_Task requirements_
The reply should contain every line of the data, repeated exactly, and no pictures.
-- Data below follows --
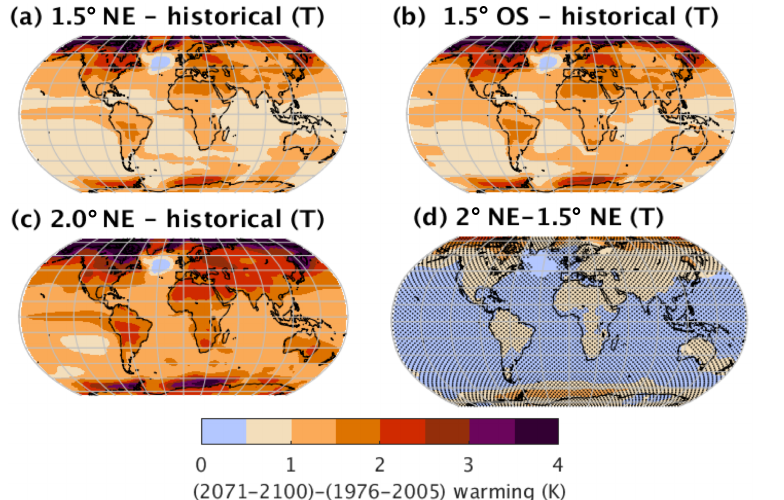
Figure 2. Maps showing ensemble mean 2071–2100 temperature changes relative to 1976–2005 historical conditions in 1.5degNE (a) , 1.5degOS (b) , 2.0degNE (c) scenarios. Subplot (d) shows the difference between mean 2080–2100 conditions in 1.5degNE and 2.0degNE, where significant regions are stippled. Significance is defined as a pixel in which the difference between the mean of the 2.0degNE and 1.5degNE ensembles exceeds the SD of 2080–2100 values in the 2.0degNE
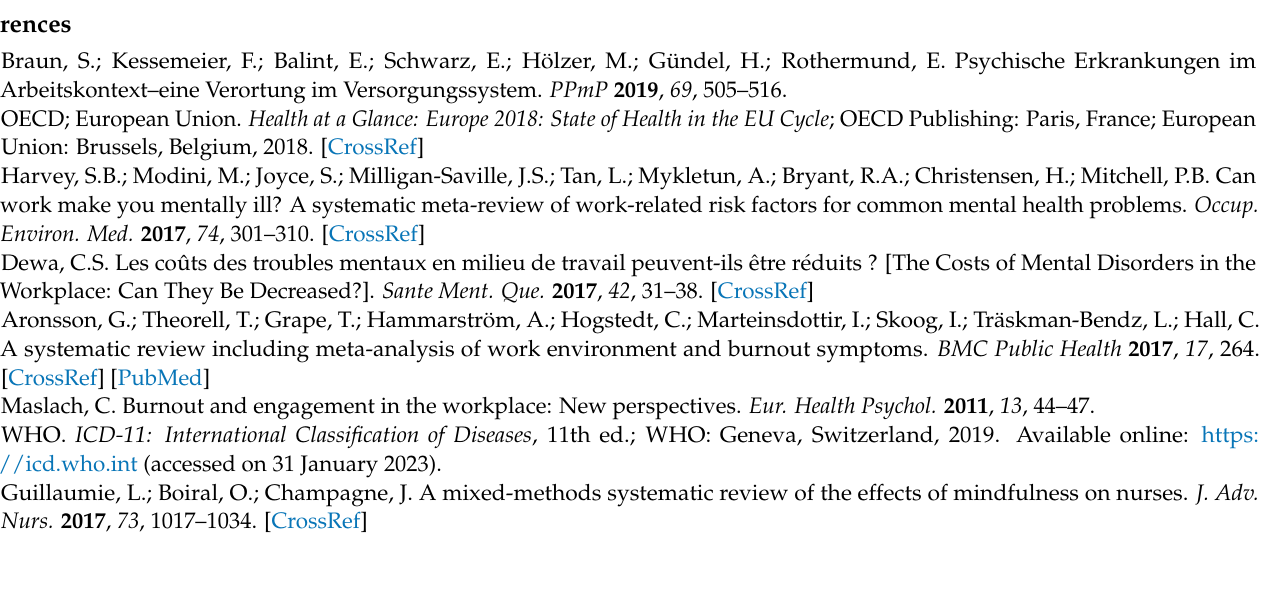
Table S3: Symptoms at admission and discharge; Table S4. Symptom change of the total sample, women,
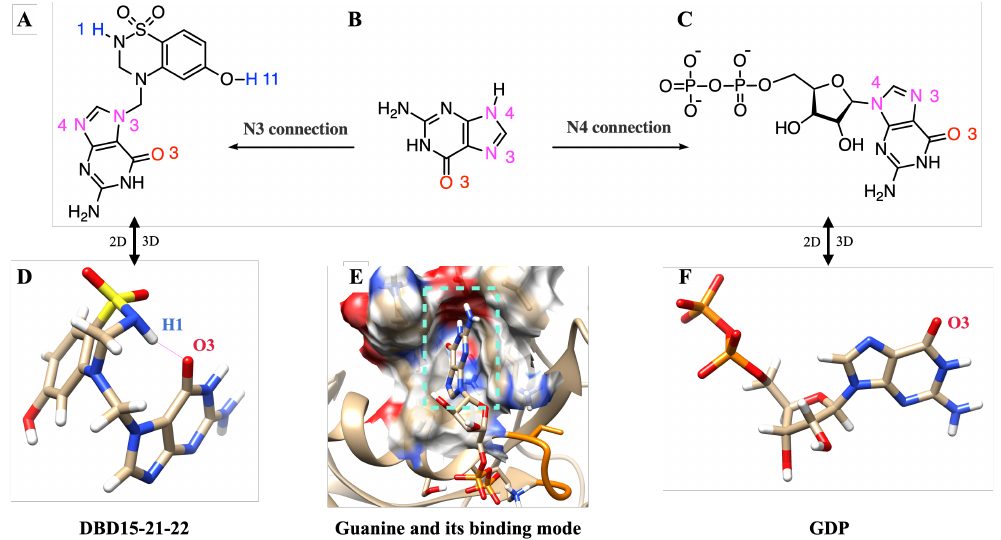
Figure 5. DBD15-21-22 cannot bind to the GDP/GTP binding pocket of KRAS-WT: ( A ) 2D structure of DBD15-21-22; ( B ) 2D structure of guanine; ( C ) 2D structure of GDP; ( D ) 3D structure of DBD15-21-22 in water; ( E ) GDP-binding model of KRAS-WT; ( F ) 3D structure of GDP in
-- Data below concluded --
_Exercise response_
Figure 2. Maps showing ensemble mean 2071–2100 temperature changes relative to 1976–2005 historical conditions in 1.5degNE (a) , 1.5degOS (b) , 2.0degNE (c) scenarios. Subplot (d) shows the difference between mean 2080–2100 conditions in 1.5degNE and 2.0degNE, where significant regions are stippled. Significance is defined as a pixel in which the difference between the mean of the 2.0degNE and 1.5degNE ensembles exceeds the SD of 2080–2100 values in the 2.0degNE
Table S3: Symptoms at admission and discharge; Table S4. Symptom change of the total sample, women,
Figure 5. DBD15-21-22 cannot bind to the GDP/GTP binding pocket of KRAS-WT: ( A ) 2D structure of DBD15-21-22; ( B ) 2D structure of guanine; ( C ) 2D structure of GDP; ( D ) 3D structure of DBD15-21-22 in water; ( E ) GDP-binding model of KRAS-WT; ( F ) 3D structure of GDP in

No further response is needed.